Sunday 8/3/08--We weren't sure what we'd be doing that day. Guy and Colleen suggested that we go to the horse race track, but horse racing isn't really at the top of our "fun things to do" list. Then they suggested that we go to a town called Metamora (in Indiana), which has a grist mill and lots of little shops and stuff. (I will post a few pictures here, but if any readers want to see more pics, they'll have to visit me on Facebook.) It turned out to be a really enjoyable day. Lots of stories about that, but they'll come later, including, but not limited to a train ride, a canal boat pulled by horses, ice cream in fresh-made waffle cones, and me getting in trouble for taking a picture. After we returned, Chris and I went out to a little shopping plaza where I bought some new work clothes, then we got food from Chipotle and took it back to G+C's house to eat. I had a vegetarian burrito and it was delicious!!!
And then today, Monday 8/4/08, we made the journey home. We stopped a couple of times to switch drivers, walk Xander, and eat the messiest bean burrito I've ever eaten.
When we pulled into the driveway, I felt so thankful to be home, but at the same time I was so thankful for all of our fun experiences on our trip. We agreed that it's a sign of a good vacation when we're happy about what we experienced while we were away, but happy to be home, too.
I will edit this blog with more stories and pictures as soon as I get time. It's back to life as usual now, which means work for Chris and appointments for me. Bright and early tomorrow morning I have to take the Pilot to Jamestown to get the air conditioner fixed. Again.

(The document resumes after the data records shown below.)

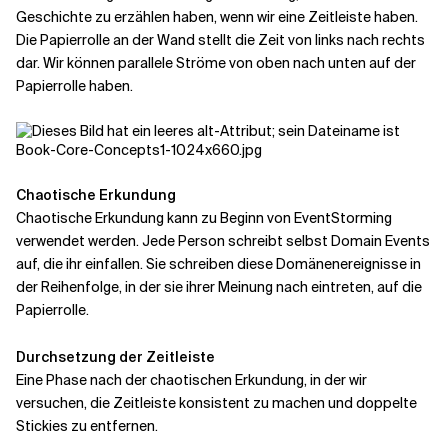
Geschichte zu erzählen haben, wenn wir eine Zeitleiste haben.
Die Papierrolle an der Wand stellt die Zeit von links nach rechts
dar. Wir können parallele Ströme von oben nach unten auf der
Papierrolle haben.
Chaotische Erkundung
Chaotische Erkundung kann zu Beginn von EventStorming
verwendet werden. Jede Person schreibt selbst Domain Events
auf, die ihr einfallen. Sie schreiben diese Domänenereignisse in
der Reihenfolge, in der sie ihrer Meinung nach eintreten, auf die
Papierrolle.
Durchsetzung der Zeitleiste
Eine Phase nach der chaotischen Erkundung, in der wir
versuchen, die Zeitleiste konsistent zu machen und doppelte
Stickies zu entfernen.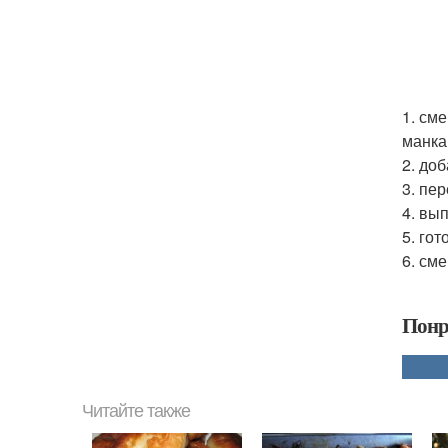
1. см
манка
2. до
3. пе
4. вы
5. го
6. см
Понр
Читайте также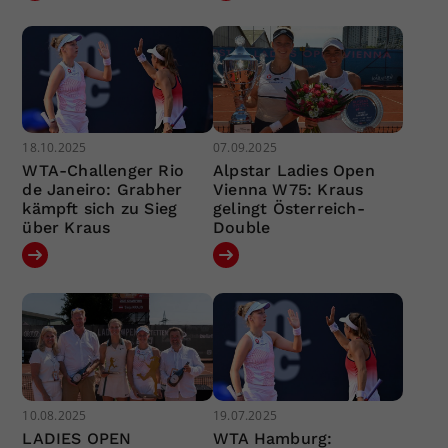
18.10.2025
07.09.2025
WTA-Challenger Rio
Alpstar Ladies Open
de Janeiro: Grabher
Vienna W75: Kraus
kämpft sich zu Sieg
gelingt Österreich-
über Kraus
Double
10.08.2025
19.07.2025
LADIES OPEN
WTA Hamburg: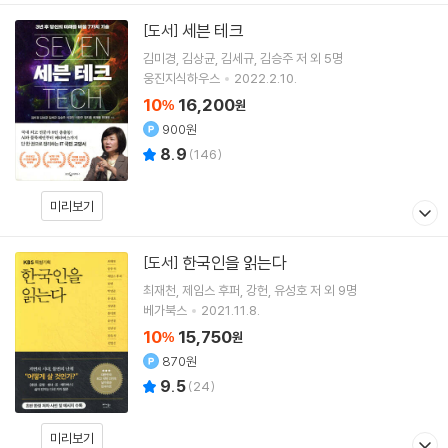
세븐 테크
[도서]
김미경
김상균
김세규
김승주
저 외 5명
웅진지식하우스
2022.2.10.
10
16,200
%
원
900원
8.9
(
146
)
미리보기
한국인을 읽는다
[도서]
최재천
제임스 후퍼
강헌
유성호
저 외 9명
베가북스
2021.11.8.
10
15,750
%
원
870원
9.5
(
24
)
미리보기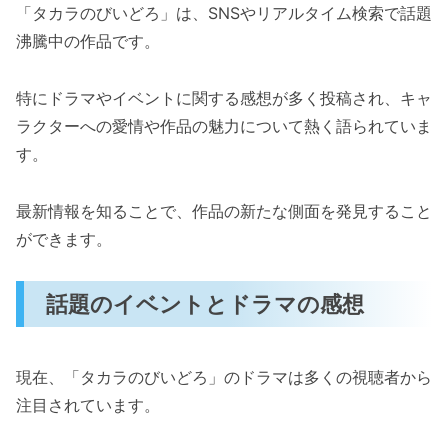
「タカラのびいどろ」は、SNSやリアルタイム検索で話題
沸騰中の作品です。
特にドラマやイベントに関する感想が多く投稿され、キャ
ラクターへの愛情や作品の魅力について熱く語られていま
す。
最新情報を知ることで、作品の新たな側面を発見すること
ができます。
話題のイベントとドラマの感想
現在、「タカラのびいどろ」のドラマは多くの視聴者から
注目されています。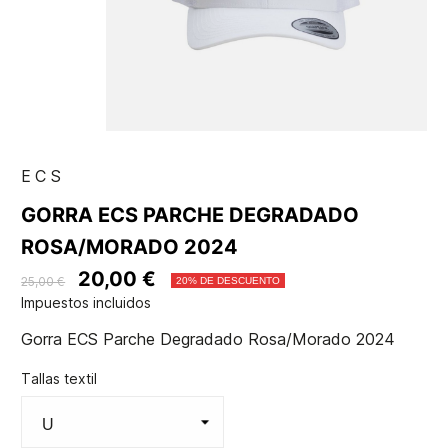
ECS
GORRA ECS PARCHE DEGRADADO
ROSA/MORADO 2024
20,00 €
25,00 €
20% DE DESCUENTO
Impuestos incluidos
Gorra ECS Parche Degradado Rosa/Morado 2024
Tallas textil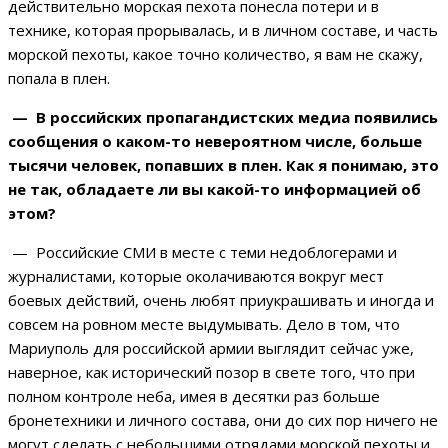
действительно морская пехота понесла потери и в
технике, которая прорывалась, и в личном составе, и часть
морской пехоты, какое точно количество, я вам не скажу,
попала в плен.
— В российских пропагандистских медиа появились
сообщения о каком-то невероятном числе, больше
тысячи человек, попавших в плен. Как я понимаю, это
не так, обладаете ли вы какой-то информацией об
этом?
— Российские СМИ в месте с теми недоблогерами и
журналистами, которые околачиваются вокруг мест
боевых действий, очень любят приукрашивать и иногда и
совсем на ровном месте выдумывать. Дело в том, что
Мариуполь для российской армии выглядит сейчас уже,
наверное, как исторический позор в свете того, что при
полном контроле неба, имея в десятки раз больше
бронетехники и личного состава, они до сих пор ничего не
могут сделать с небольшими отрядами морской пехоты и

I'm generally a very happy person with a deep appreciation for my life and everyone/everything that touches it. (I say 'generally' because even I have my moments...). I'm so in love with my husband of six years, and we enjoy everything from quiet evenings at home to biking to exploring Europe together. I'm a big tree hugger and I often find myself thinking of ways to reuse things instead of throwing them away. That makes me a bit of a pack rat, but I'm trying to get better about letting things go. I decided to start this blog because I often find myself pondering the weirdest topics, and I love to write, so I thought this would be a fun stream-of-consciousness exercise. I'm very opinionated on some topics and very passive on others. And sometimes my opinion changes based on my mood. In my journey through life, some of my beliefs have changed, mostly based on personal experience and/or deep reflection. I've had this blog set up for a while, and I've had other blogs before this, but I've only recently started really writing what I think, and I've learned a great deal about myself because of my (sometimes very blunt) honesty. Thanks for reading!